July 27th 2010 – “Basel” Fawlty rides again

Just when you thought that the European bank stress tests were the ultimate farce the committee has caved in to pressure from all those allegedly “solvent” banks to water down the Basel III capital adequacy requirements.

If the originally recommended Basel III Tier 1 capital threshold of 8% is used (instead of 6%) 39 banks not 7 would have failed the tests resulting in additional impaired assets of €2.6 trillion and an additional capital requirement of €30 billion. These harsher requirements and their implementation have been put back to 2018 at the earliest.

The timing of this announcement is of course far from accidental. Whilst the tabloid press castigates the stress tests, and rightly so, the news from Basel is a teensy-weenie bit technical for your average journo to get his head around so the story won’t get on to page one where it belongs.

Bank shares have rocketed on the news; especially the French; quelle surprise! They have their money making license back at a heavily discounted rate. Over at Fullermoney (www.fullermoney.com) my dear friend David has quite rightly said that this is all part of the psychological game to reassure the markets and give the banks some breathing space to get themselves properly capitalised. However the race is now on to see how many can achieve that desirable goal before the next round of bank bailouts hits our screens.

In other words the Day of Judgment has been postponed yet again. Excuse me while I pop out and get the emperor some new clothes..

July 25th 2010 “The only function of economic forecasting is to make astrology look respectable”

This marvellous quote from Keynes could equally be applied to the bank stress tests. An illustrious reader of the “View” has asked me if I believe that the market will realise at some point next week that this is another euro con job and will sell off as a result.

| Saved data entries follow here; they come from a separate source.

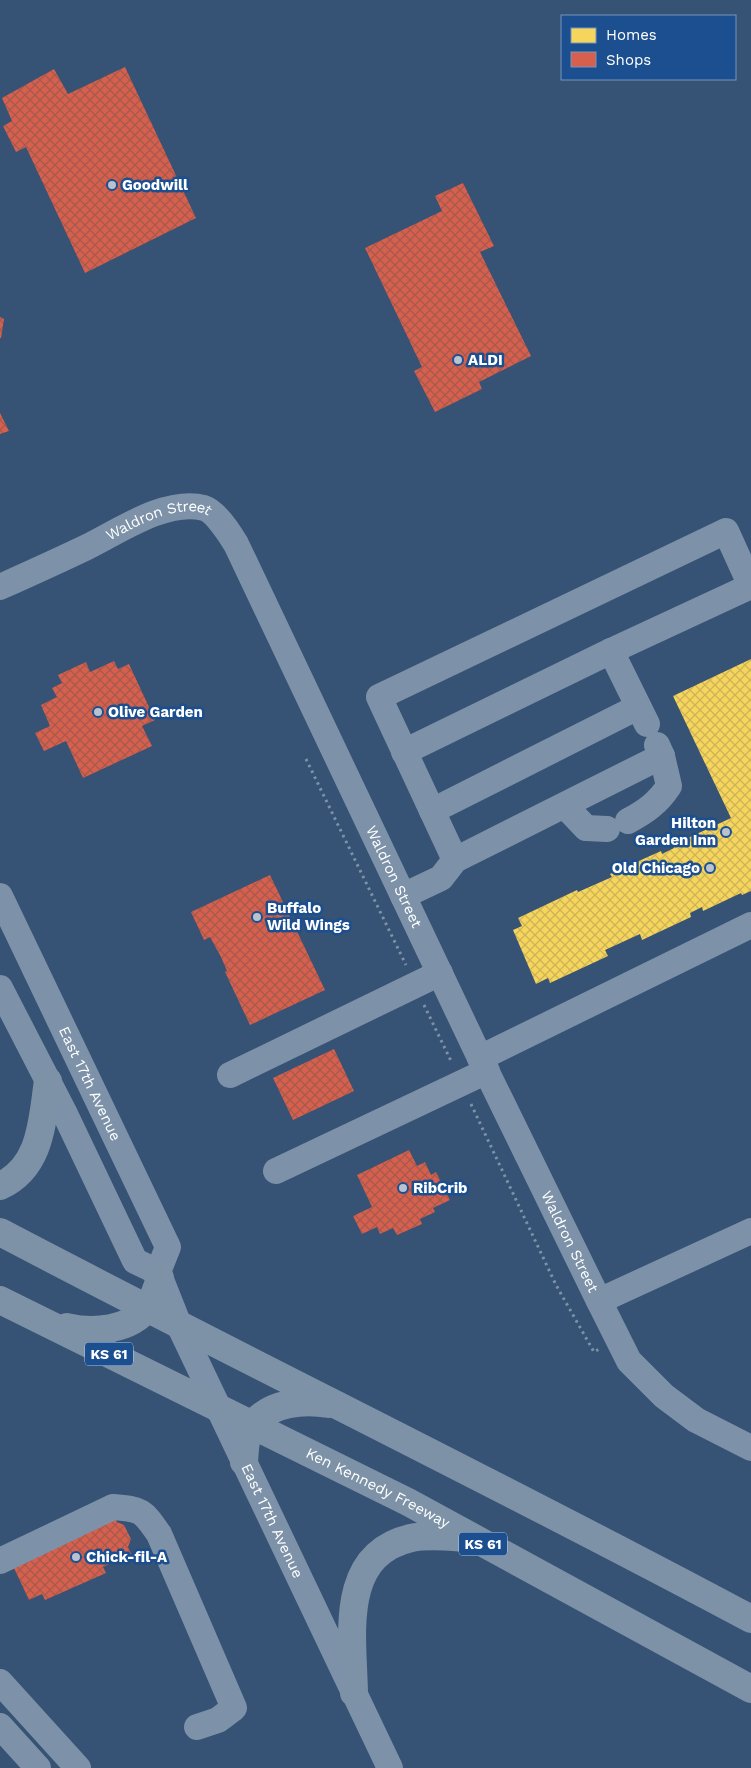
<svg xmlns="http://www.w3.org/2000/svg" width="751" height="1768" viewBox="0 0 751 1768" font-family="'Work Sans',sans-serif">
	<style>
		.homes { fill: url(#homes-cross-hatch) }
		.shops { fill: url(#shops-cross-hatch) }
		.lines { fill: none; stroke-linecap: round; stroke-linejoin: round }
		.path { stroke: #7d92a8; stroke-width: 3; stroke-dasharray: 2.5 4; stroke-linecap: butt }
		.minor { stroke: #7d92a8; stroke-width: 26 }
		.highway { stroke: #7e92a7; stroke-width: 28 }
		.poi-dot { fill: #b9c2ce; stroke: #1b4f8f; stroke-width: 2 }
		.labels { text-anchor: middle; stroke-width: 5; stroke-linejoin: round; paint-order: stroke }
		.shield { fill: #1b4f8f; stroke: #bbcadd; stroke-width: 1 }
		.shield-label { font-size: 14px; font-weight: bold; fill: #fff }
		.poi-label { font-size: 15px; font-weight: bold; fill: #fff; stroke: #1b4f8f; text-anchor: start }
		.street-label { font-size: 15px; fill: #fff; stroke: #1b4f8f }
	</style>
	<defs>
		<pattern id="homes-cross-hatch" width="8" height="8" patternUnits="userSpaceOnUse" patternTransform="scale(1.25)"><rect width="8" height="8" fill="#f6d55c"/><path d="M0 0l8 8M0 8l8-8" fill="none" stroke="#ccb358"/></pattern>
		<pattern id="shops-cross-hatch" width="8" height="8" patternUnits="userSpaceOnUse" patternTransform="scale(1.25)"><rect width="8" height="8" fill="#d6604d"/><path d="M0 0l8 8M0 8l8-8" fill="none" stroke="#a6594d"/></pattern>
	</defs>
	<rect width="100%" height="100%" fill="#365274"/>
	<!-- homes -->
	<polygon class="homes" points="751,659 751,891 742,895 741,893 703,911 702,907 690,913 691,917 642,940 640,934 605,950 608,956 550,983 548,978 536,984 513,930 522,926 518,918 577,890 578,892 612,877 610,874 661,851 662,854 674,848 673,845 731,818 673,696"/>
	<!-- shops -->
	<g class="shops">
		<polygon points="125,67 196,218 85,273 26,147 16,152 3,126 12,121 2,98 54,69 68,94"/>
		<polygon points="463,183 494,246 480,252 531,356 479,382 482,389 435,412 414,371 422,367 365,248 442,211 435,196"/>
		<polygon points="0,317 4,319 1,338 0,338"/>
		<polygon points="0,413 9,431 0,434"/>
		<polygon points="114,661 118,669 129,664 155,720 142,726 152,746 83,778 66,741 44,751 35,733 50,726 41,705 57,697 52,688 62,683 58,675 86,662 90,672"/>
		<polygon points="270,875 325,990 250,1025 225,972 227,971 221,957 210,937 204,940 191,912"/>
		<polygon points="334,1049 354,1091 293,1120 273,1078"/>
		<polygon points="409,1150 417,1166 425,1162 431,1175 436,1172 450,1200 433,1208 435,1212 420,1219 422,1224 397,1235 393,1228 380,1234 377,1227 362,1234 353,1216 372,1207 357,1175"/>
		<polygon points="113,1514 117,1522 124,1525 131,1539 128,1547 131,1554 103,1567 106,1573 45,1600 42,1594 29,1600 13,1566"/>
	</g>
	<g class="lines">
		<!-- path -->
		<g class="path">
			<polyline points="306,759 406,965"/>
			<polyline points="424,1005 452,1063"/>
			<polyline points="471,1104 556,1285 594,1352 599,1349"/>
		</g>
		<!-- minor -->
		<g class="minor">
			<path id="s1" d="M0 587C29 574 58 561 87 547 118 532 166 498 204 508 215 511 230 534 236 544L480 1058 599 1301 751 1231"/>
			<polyline points="647,724 611,651 751,586"/>
			<polyline points="404,752 611,651"/>
			<polyline points="565,806 586,828 607,829"/>
			<polyline points="432,811 638,707"/>
			<path d="M628 821C645 812 658 803 669 786L662 756"/>
			<polyline points="455,860 379,697 726,531 751,586"/>
			<path id="s2" d="M0 896 168 1247 158 1272"/>
			<polyline points="403,896 441,878 455,860 662,756 657,745"/>
			<path id="s3" d="M0 988 65 1114 135 1261 158 1272 179 1325 390 1768"/>
			<polyline points="480,1058 751,925"/>
			<polyline points="230,1075 440,973"/>
			<polyline points="276,1171 487,1071"/>
			<polyline points="599,1301 629,1361 664,1396 696,1420 751,1448"/>
			<path d="M0 1561 113 1507C142 1509 143 1511 159 1534L234 1708 218 1720 197 1727"/>
			<polyline points="0,1682 78,1768"/>
			<polyline points="0,1726 38,1768"/>
		</g>
		<!-- highway -->
		<g class="highway">
			<path d="M0 1186C42 1167 42 1120 48 1081"/>
			<path d="M0 1232C249 1363 503 1486 751 1619"/>
			<path id="s4" d="M0 1300 408 1502 751 1689"/>
			<path d="M67 1327C92 1333 130 1331 148 1307 154 1298 157 1288 160 1278"/>
			<path d="M244 1462C245 1449 245 1435 253 1424 271 1402 304 1400 329 1404"/>
			<path d="M354 1693C353 1636 338 1555 411 1538 429 1534 450 1537 468 1538"/>
		</g>
	</g>
	<!-- markers -->
	<g class="poi-dot">
		<circle cx="112" cy="185" r="5"/>
		<circle cx="458" cy="360" r="5"/>
		<circle cx="98" cy="712" r="5"/>
		<circle cx="726" cy="832" r="5"/>
		<circle cx="710" cy="868" r="5"/>
		<circle cx="257" cy="917" r="5"/>
		<circle cx="403" cy="1188" r="5"/>
		<circle cx="76" cy="1557" r="5"/>
	</g>
	<g class="labels">
		<!-- shield labels -->
		<g class="shield">
			<rect x="85" y="1342.5" width="48" height="23" rx="4"/>
			<rect x="459" y="1532.5" width="48" height="23" rx="4"/>
		</g>
		<g class="shield-label">
			<text x="109" y="1359">KS 61</text>
			<text x="483" y="1549">KS 61</text>
		</g>
		<!-- poi labels -->
		<g class="poi-label">
			<text x="122" y="190">Goodwill</text>
			<text x="468" y="365">ALDI</text>
			<text x="108" y="717">Olive Garden</text>
			<text x="716" y="828" text-anchor="end">Hilton<tspan x="716" dy="17">Garden Inn</tspan></text>
			<text x="700" y="873" text-anchor="end">Old Chicago</text>
			<text x="267" y="913">Buffalo<tspan x="267" dy="17">Wild Wings</tspan></text>
			<text x="413" y="1193">RibCrib</text>
			<text x="86" y="1562">Chick-fil-A</text>
		</g>
		<!-- street labels -->
		<g class="street-label">
			<text dy="5" stroke="none"><textPath href="#s1" startOffset="174">Waldron Street</textPath></text>
			<text dy="5" stroke="none"><textPath href="#s1" startOffset="639">Waldron Street</textPath></text>
			<text dy="5" stroke="none"><textPath href="#s2" startOffset="208">East 17th Avenue</textPath></text>
			<text dy="5" stroke="none"><textPath href="#s1" startOffset="1044">Waldron Street</textPath></text>
			<text dy="5" stroke="none"><textPath href="#s4" startOffset="422">Ken Kennedy Freeway</textPath></text>
			<text dy="5" stroke="none"><textPath href="#s3" startOffset="604">East 17th Avenue</textPath></text>
		</g>
	</g>
	<!-- legend -->
	<rect x="561" y="15" width="175" height="65" fill="#1b4f8f" stroke="#7695bc"/>
	<rect x="571" y="28" width="25" height="15" fill="#f6d55c" stroke="#7695bc"/>
	<text x="606" y="40" font-size="15" fill="#ffffff">Homes</text>
	<rect x="571" y="52" width="25" height="15" fill="#d6604d" stroke="#7695bc"/>
	<text x="606" y="65" font-size="15" fill="#ffffff">Shops</text>
</svg>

The answer to the first part is an unequivocal “Yes”. The construction and results of the tests have been common knowledge for some time and the conclusion that they tell us absolutely nothing about the true financial state of European banks is a given.

How the markets react to the “bleeding obvious” is something completely different. Even Basil Fawlty and the bog-witted O’Reilly couldn’t have dreamed up a plot of such stupendous ineptitude. One thing the Americans did get right was to make sure that the tests on their banks carried a modicum of credibility and for those that failed the capital injection phase was appropriate and swift. This is far from saying that the American banks are problem free but action was taken, confidence boosted and financial stocks rallied.

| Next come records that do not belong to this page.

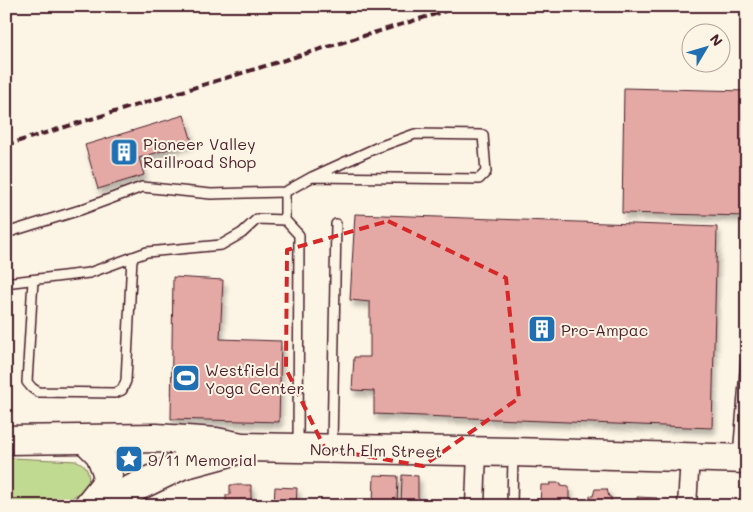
<svg xmlns="http://www.w3.org/2000/svg" width="753" height="512" viewBox="0 0 753 512" font-family="Mali,sans-serif">
	<style>
		.green { fill: #c1da91; stroke: #867c5e }
		.building { fill: #e4a9a4; stroke: #4a1f2b; filter: url(#shadow) }
		.lines { fill: none; stroke-linecap: round; stroke-linejoin: round }
		.service-casing { stroke: #4a1f2b; stroke-width: 12 }
		.minor-casing { stroke: #4a1f2b; stroke-width: 21 }
		.trunk-casing { stroke: #4a1f2b; stroke-width: 31 }
		.service { stroke: #fcf5e5; stroke-width: 9 }
		.minor { stroke: #fcf5e5; stroke-width: 18 }
		.trunk { stroke: #fcf5e5; stroke-width: 28 }
		.rail { stroke: #4a1f2b; stroke-width: 4; stroke-dasharray: 8 4; stroke-linecap: butt }
		.marked { fill: none; stroke: #d62828; stroke-width: 4; stroke-dasharray: 10 6; stroke-linejoin: round }
		.labels { text-anchor: middle; dominant-baseline: central; stroke-width: 4; stroke-linejoin: round; paint-order: stroke }
		.poi-label { font-size: 16px; fill: #4a1f2b; stroke: #fcf5e5; text-anchor: start }
		.street-label { font-size: 16px; fill: #4a1f2b; stroke: #fcf5e5 }
	</style>
	<defs>
		<filter id="shadow"><feDropShadow dx="3" dy="5.5" stdDeviation="2.5" flood-color="#0004"/></filter>
	</defs>
	<rect width="100%" height="100%" fill="#fcf5e5"/>
	<filter id="ink" filterUnits="userSpaceOnUse"><feTurbulence type="fractalNoise" baseFrequency=".02" numOctaves="2"/><feDisplacementMap in="SourceGraphic" scale="10" xChannelSelector="R" yChannelSelector="G"/><feConvolveMatrix kernelMatrix="1 2 1 2 8 2 1 2 1" color-interpolation-filters="sRGB"/></filter>
	<g filter="url(#ink)">
		<path class="green" d="M11 458 77 461C88 465 90 475 88 486L61 506H6V461Z"/>
		<g class="building">
			<polygon points="624,88 747,91 747,216 622,213"/>
			<polygon points="184,115 192,142 139,158 144,175 98,189 85,145"/>
			<polygon points="355,214 717,227 712,428 374,414 374,391 352,390 354,357 370,357 370,302 350,300"/>
			<polygon points="173,277 223,280 220,339 281,341 279,422 171,419"/>
			<polygon points="374,475 398,476 397,506 373,506"/>
			<polygon points="402,475 418,476 418,497 420,499 420,506 401,506"/>
			<polygon points="550,483 561,483 561,486 569,487 569,506 540,506 541,485 550,485"/>
			<polygon points="230,485 251,485 251,506 226,506 226,495 230,495"/>
			<polygon points="275,487 297,488 296,506 274,506"/>
			<polygon points="595,489 607,489 609,497 611,497 611,506 590,506 590,496 593,496"/>
			<polygon points="637,497 657,498 657,506 637,506"/>
		</g>
		<g class="lines">
			<defs>
				<g id="service">
					<polyline points="285,192 285,220"/>
					<polyline points="6,233 80,210 142,187 211,194 285,192 312,177 376,148 415,134 483,135 486,172 479,179 312,177"/>
					<polyline points="33,280 27,382 32,388 38,392 115,393 122,390 126,381 132,257"/>
					<polyline points="6,282 13,282 89,273 147,252 221,245 242,233 257,219 285,220 299,235 298,446"/>
					<polyline points="332,446 336,224"/>
					<polyline points="738,456 747,347"/>
					<polyline points="512,506 513,455"/>
				</g>
				<g id="minor">
					<polyline points="475,506 477,451"/>
					<polyline points="687,506 690,457"/>
				</g>
				<g id="trunk">
					<polyline points="6,440 156,438 216,442 242,447 513,452 747,459"/>
					<polyline points="86,440 100,454 108,475 104,486 88,506"/>
					<polyline points="102,506 128,491 182,465 234,451"/>
				</g>
			</defs>
			<use href="#service" class="service-casing"/>
			<use href="#minor" class="minor-casing"/>
			<use href="#trunk" class="trunk-casing"/>
			<use href="#service" class="service"/>
			<use href="#minor" class="minor"/>
			<use href="#trunk" class="trunk"/>
			<polyline class="rail" points="6,145 462,6"/>
		</g>
	</g>
	<path class="marked" d="M388 221 506 278 519 398 423 466 325 449 286 369 287 250Z"/>
	<defs>
		<symbol id="building-square" viewBox="-11 -11 22 22"><rect x="-9" y="-9" width="18" height="18" rx="4" fill="#1f6fb2" stroke="#fcf5e5"/><path d="M-4-6H4V6H1V3H-1V6H-4ZM-2.5-4.3h1.7v1.8h-1.7ZM.8-4.3h1.7v1.8H.8ZM-2.5-1h1.7V.8h-1.7ZM.8-1h1.7V.8H.8Z" fill="#fff"/></symbol>
		<symbol id="stadium-square" viewBox="-11 -11 22 22"><rect x="-9" y="-9" width="18" height="18" rx="4" fill="#1f6fb2" stroke="#fcf5e5"/><path d="M0-5a6.5 5 0 1 0 0 10a6.5 5 0 1 0 0-10ZM-3.5-1.8h7v3.6h-7Z" fill="#fff"/></symbol>
		<symbol id="sight-square" viewBox="-11 -11 22 22"><rect x="-9" y="-9" width="18" height="18" rx="4" fill="#1f6fb2" stroke="#fcf5e5"/><path d="M0-6L1.8-2.2L6-1.7L2.9 1.2L3.7 5.4L0 3.3L-3.7 5.4L-2.9 1.2L-6-1.7L-1.8-2.2Z" fill="#fff"/></symbol>
	</defs>
	<g fill-rule="evenodd">
		<use href="#building-square" x="108" y="136" width="32" height="32"/>
		<use href="#building-square" x="526" y="313" width="32" height="32"/>
		<use href="#stadium-square" x="170" y="362" width="32" height="32"/>
		<use href="#sight-square" x="113" y="443" width="32" height="32"/>
	</g>
	<g class="labels">
		<g class="poi-label">
			<text x="143" y="143">Pioneer Valley<tspan x="143" dy="18">Raillroad Shop</tspan></text>
			<text x="561" y="329">Pro-Ampac</text>
			<text x="205" y="369">Westfield<tspan x="205" dy="18">Yoga Center</tspan></text>
			<text x="148" y="459">9/11 Memorial</text>
		</g>
		<g class="street-label">
			<text transform="translate(376 450) rotate(1)">North Elm Street</text>
		</g>
	</g>
	<rect width="753" height="512" fill="none" stroke="#fcf5e5" stroke-width="25"/>
	<rect x="12" y="12" width="728" height="487" fill="none" stroke="#4a1f2b" stroke-width="2" filter="url(#ink)"/>
	<g transform="translate(706 48) rotate(52)"><circle r="24" fill="#fcf5e5" stroke="#b59f9b"/>
	<path d="M0-4L9 19L0 12L-9 19Z" fill="#1f6fb2"/>
	<text y="-8" font-size="14" font-weight="bold" text-anchor="middle" fill="#4a1f2b">N</text>
	</g>
</svg>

In Europe the stress tests almost never happened. Done properly the “casualties” would have been far greater than seven out of ninety one, but the fall out would have been unacceptable, especially to the French, whose banks have significant exposure to Greek and other “suspect” sovereign debt. It is unfair to single out the French (…only joking!), but there was a lot of pressure to moderate the “stress” and what we are left with just perpetuates the uncertainty.

Markets don’t like uncertainty and would normally take this as a signal to correct even though they have known about the outcome for weeks. Maybe they have treated the event as an SEP*. What they have noticed is some better economic numbers. German IFO, UK GDP, Eurozone manufacturing and service index, French business and consumer confidence plus Eurozone industrial orders were all better than expected and the markets forged ahead last week.

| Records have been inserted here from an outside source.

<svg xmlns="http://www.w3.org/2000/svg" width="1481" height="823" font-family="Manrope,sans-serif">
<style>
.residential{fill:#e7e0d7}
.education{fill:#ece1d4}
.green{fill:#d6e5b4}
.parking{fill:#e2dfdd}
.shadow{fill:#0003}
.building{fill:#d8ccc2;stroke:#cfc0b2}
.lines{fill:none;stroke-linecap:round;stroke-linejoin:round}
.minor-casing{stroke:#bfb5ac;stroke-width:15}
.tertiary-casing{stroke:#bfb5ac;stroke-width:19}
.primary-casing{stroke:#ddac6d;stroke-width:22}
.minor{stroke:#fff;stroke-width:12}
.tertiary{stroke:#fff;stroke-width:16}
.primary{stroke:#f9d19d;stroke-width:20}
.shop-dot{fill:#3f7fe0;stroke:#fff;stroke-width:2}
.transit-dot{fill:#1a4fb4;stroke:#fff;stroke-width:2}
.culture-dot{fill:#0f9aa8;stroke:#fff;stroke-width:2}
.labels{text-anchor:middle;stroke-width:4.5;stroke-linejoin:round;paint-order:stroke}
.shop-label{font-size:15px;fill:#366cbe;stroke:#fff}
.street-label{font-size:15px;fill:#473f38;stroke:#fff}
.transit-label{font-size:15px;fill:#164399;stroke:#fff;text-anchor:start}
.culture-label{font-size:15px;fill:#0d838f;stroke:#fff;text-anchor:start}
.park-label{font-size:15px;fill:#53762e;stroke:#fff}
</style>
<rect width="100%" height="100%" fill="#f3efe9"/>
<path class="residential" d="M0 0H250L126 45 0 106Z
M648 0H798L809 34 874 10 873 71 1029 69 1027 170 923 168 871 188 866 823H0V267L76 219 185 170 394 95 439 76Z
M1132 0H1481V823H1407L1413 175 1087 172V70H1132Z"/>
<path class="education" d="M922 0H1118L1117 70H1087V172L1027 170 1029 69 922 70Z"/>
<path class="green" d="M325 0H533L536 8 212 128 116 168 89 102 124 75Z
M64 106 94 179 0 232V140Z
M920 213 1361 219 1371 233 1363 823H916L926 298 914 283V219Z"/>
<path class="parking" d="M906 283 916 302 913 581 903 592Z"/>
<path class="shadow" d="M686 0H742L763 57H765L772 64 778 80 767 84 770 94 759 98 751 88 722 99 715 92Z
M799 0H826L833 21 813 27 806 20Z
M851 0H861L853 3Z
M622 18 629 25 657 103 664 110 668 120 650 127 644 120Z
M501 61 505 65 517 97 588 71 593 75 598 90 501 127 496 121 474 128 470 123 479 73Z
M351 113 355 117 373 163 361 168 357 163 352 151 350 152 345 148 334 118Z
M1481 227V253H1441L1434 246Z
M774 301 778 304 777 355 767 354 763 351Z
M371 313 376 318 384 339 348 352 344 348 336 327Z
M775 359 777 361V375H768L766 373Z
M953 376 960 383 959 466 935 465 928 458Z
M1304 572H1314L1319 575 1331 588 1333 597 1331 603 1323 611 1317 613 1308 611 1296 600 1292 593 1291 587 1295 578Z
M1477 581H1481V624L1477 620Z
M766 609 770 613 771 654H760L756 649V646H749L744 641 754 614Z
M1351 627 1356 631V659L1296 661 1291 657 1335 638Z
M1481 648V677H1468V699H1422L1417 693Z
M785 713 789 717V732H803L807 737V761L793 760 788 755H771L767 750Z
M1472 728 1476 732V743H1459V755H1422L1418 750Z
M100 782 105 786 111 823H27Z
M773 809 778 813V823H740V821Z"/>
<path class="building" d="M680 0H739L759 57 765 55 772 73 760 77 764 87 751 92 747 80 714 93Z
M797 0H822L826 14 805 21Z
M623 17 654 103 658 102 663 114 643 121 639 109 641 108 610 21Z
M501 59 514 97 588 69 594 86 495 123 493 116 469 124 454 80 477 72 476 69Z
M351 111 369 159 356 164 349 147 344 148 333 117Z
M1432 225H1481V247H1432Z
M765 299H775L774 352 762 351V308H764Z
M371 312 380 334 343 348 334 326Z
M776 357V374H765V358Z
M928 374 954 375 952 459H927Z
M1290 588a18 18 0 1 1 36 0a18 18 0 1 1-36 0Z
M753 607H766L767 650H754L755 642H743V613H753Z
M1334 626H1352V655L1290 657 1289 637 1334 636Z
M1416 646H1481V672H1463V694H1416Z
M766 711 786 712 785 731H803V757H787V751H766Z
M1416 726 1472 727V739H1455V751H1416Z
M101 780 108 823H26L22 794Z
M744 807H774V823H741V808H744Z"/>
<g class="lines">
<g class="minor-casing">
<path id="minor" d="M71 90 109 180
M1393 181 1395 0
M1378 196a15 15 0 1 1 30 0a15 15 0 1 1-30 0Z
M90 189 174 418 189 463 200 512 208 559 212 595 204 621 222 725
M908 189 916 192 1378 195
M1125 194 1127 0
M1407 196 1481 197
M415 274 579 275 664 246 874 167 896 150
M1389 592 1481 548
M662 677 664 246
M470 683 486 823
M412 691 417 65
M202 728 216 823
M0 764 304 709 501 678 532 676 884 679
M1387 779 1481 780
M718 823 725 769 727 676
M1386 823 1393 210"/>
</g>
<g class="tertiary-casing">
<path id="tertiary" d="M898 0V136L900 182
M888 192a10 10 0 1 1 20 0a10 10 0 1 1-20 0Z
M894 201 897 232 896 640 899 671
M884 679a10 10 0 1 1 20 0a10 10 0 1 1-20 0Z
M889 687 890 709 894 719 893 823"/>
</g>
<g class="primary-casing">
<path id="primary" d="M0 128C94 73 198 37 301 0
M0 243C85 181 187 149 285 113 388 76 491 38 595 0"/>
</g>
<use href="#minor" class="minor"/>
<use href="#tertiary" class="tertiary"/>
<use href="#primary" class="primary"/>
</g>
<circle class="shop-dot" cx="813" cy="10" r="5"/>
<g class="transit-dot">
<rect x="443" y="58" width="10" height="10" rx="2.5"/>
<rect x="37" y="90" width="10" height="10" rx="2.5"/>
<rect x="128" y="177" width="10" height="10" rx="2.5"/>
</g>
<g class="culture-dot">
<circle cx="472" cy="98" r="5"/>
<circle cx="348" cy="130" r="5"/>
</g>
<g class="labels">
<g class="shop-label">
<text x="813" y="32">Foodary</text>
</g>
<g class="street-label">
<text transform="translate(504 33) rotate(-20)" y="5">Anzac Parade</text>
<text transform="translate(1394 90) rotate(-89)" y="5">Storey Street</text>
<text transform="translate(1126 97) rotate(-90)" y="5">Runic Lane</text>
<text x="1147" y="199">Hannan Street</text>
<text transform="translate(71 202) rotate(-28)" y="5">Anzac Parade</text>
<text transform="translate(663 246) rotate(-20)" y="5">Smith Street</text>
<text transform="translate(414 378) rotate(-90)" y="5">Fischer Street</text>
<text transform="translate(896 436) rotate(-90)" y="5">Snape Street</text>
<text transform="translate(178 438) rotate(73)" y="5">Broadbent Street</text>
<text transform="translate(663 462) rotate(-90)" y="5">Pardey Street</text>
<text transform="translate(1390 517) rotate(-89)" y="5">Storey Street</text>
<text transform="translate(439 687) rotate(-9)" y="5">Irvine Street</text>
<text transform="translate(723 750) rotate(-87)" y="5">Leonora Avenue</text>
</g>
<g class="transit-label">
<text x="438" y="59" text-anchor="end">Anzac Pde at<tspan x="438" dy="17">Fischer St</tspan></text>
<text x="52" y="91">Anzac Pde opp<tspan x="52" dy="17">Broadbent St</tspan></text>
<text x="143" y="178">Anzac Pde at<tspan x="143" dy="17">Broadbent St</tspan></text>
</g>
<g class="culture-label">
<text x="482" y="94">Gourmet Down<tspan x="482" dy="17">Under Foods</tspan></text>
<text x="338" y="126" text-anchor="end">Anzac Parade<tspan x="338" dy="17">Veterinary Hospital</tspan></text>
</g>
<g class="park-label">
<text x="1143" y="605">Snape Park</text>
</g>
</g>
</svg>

The FTSE and S&P, not directly affected by these tests, have made tentative moves above the earlier highs of the month, encouraging for the bulls, but Germany, France et al are lagging and their verdict on the tests may determine the longer term direction. Another “interesting” week is afoot.

*Somebody Else’s Problem – in the Hitch Hikers Guide to the Galaxy an alien spacecraft parked at Lord’s cricket ground was invisible to another variety of stressed “Test” match watchers’ as it was surrounded by an SEP field.